Concurrent with the film's release, the song appeared as a single on Tower 419; it was backed by another song from the film, "Free Lovin'" (written by Guy Hemric and Paul Wibier). The single peaked at #22 on the Billboard Hot 100 in September 1968, and peaked at #2 on
the Canadian CHUM Charts for two consecutive weeks during the second and third week of October, 1968. and #9 on the Canadian RPM Top 100. The song remained on the US Billboard charts for a total of 12 weeks and on the RPM charts for 12 weeks.

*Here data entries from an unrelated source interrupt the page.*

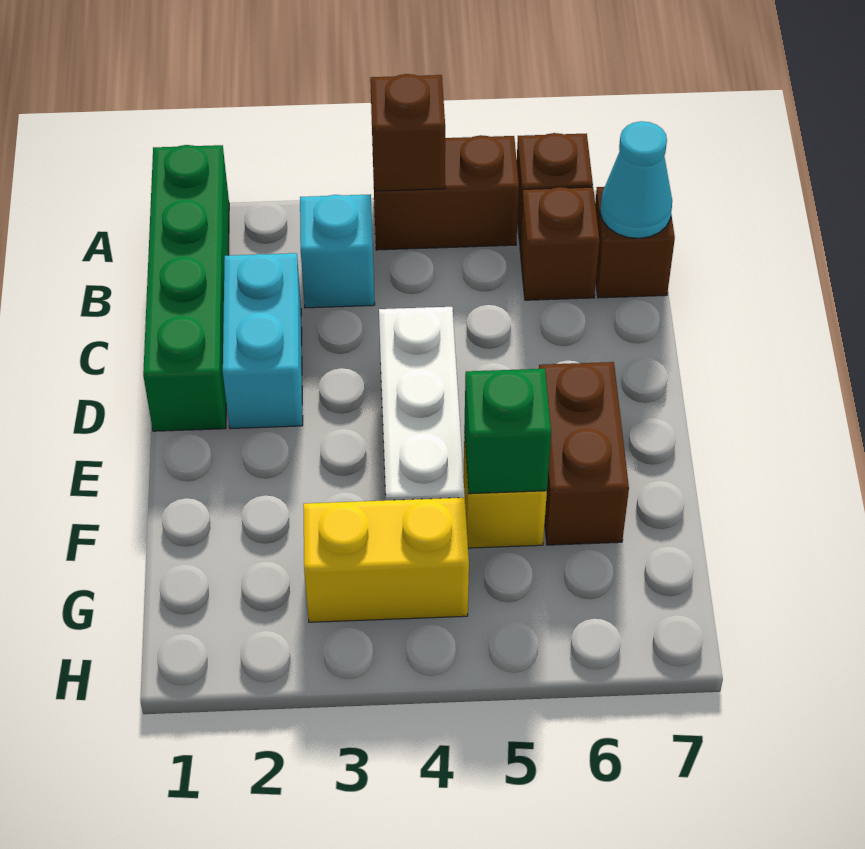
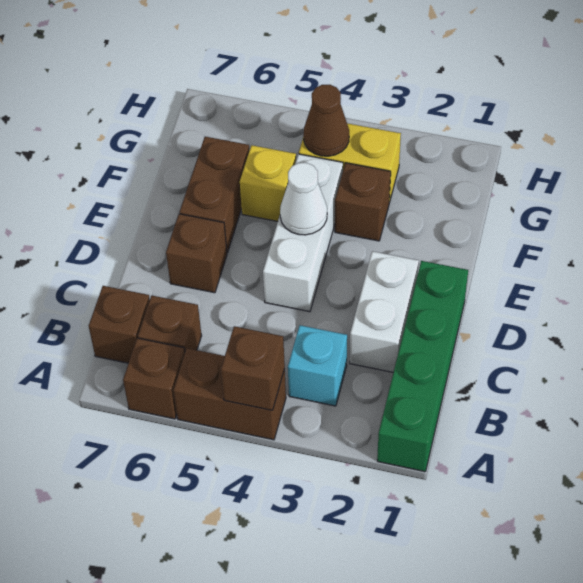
cyan cone B7 level 2 -> none
cyan brick C2:D2 level 1 -> white brick C2:D2 level 1
none -> brown brick D6 level 1
none -> white cone E4 level 2
none -> brown brick F3 level 1
green brick F5 level 2 -> none
none -> brown cone G4 level 2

The song subsequently appeared as the first track on the A side of the Shape of Things to Come LP, released in the wake of the single's chart success.

==Other versions==
Others who have performed the song include:
- George Benson
- Slade (1970 single from Play It Loud album)
- Rich Kids
- Aorta
- The Graduates (1968 GNP Crescendo single)
- Third Rail
- Paul Revere and the Raiders
- Glad
- The Pointed Sticks
- The Ramones
- The Fuzztones
- The Urinals
- The Diodes
- Mod Fun
- Roslyn Kind
- The Vice Barons
- Future
- Vivian Reed
- Davie Allan and the Arrows
- Marshmallow Overcoat
More recently, the song has been released by:
- Thee Dirtybeats
- Toxic Reasons
- Hammer and the Nails
- Janelle Monáe

==In popular culture==
- The song was used in the Mexican television show Ensalada de locos (1971 - 1973) among sketches.
- In 2006, the Max Frost & The Troopers version of the song was used in an advertising campaign by Target Stores.
- In 2021, the original version was again used in an advertising campaign by mobile payments company Square Inc.
- In 2022, the original version was used in the film Apollo 10 1⁄2: A Space Age Childhood.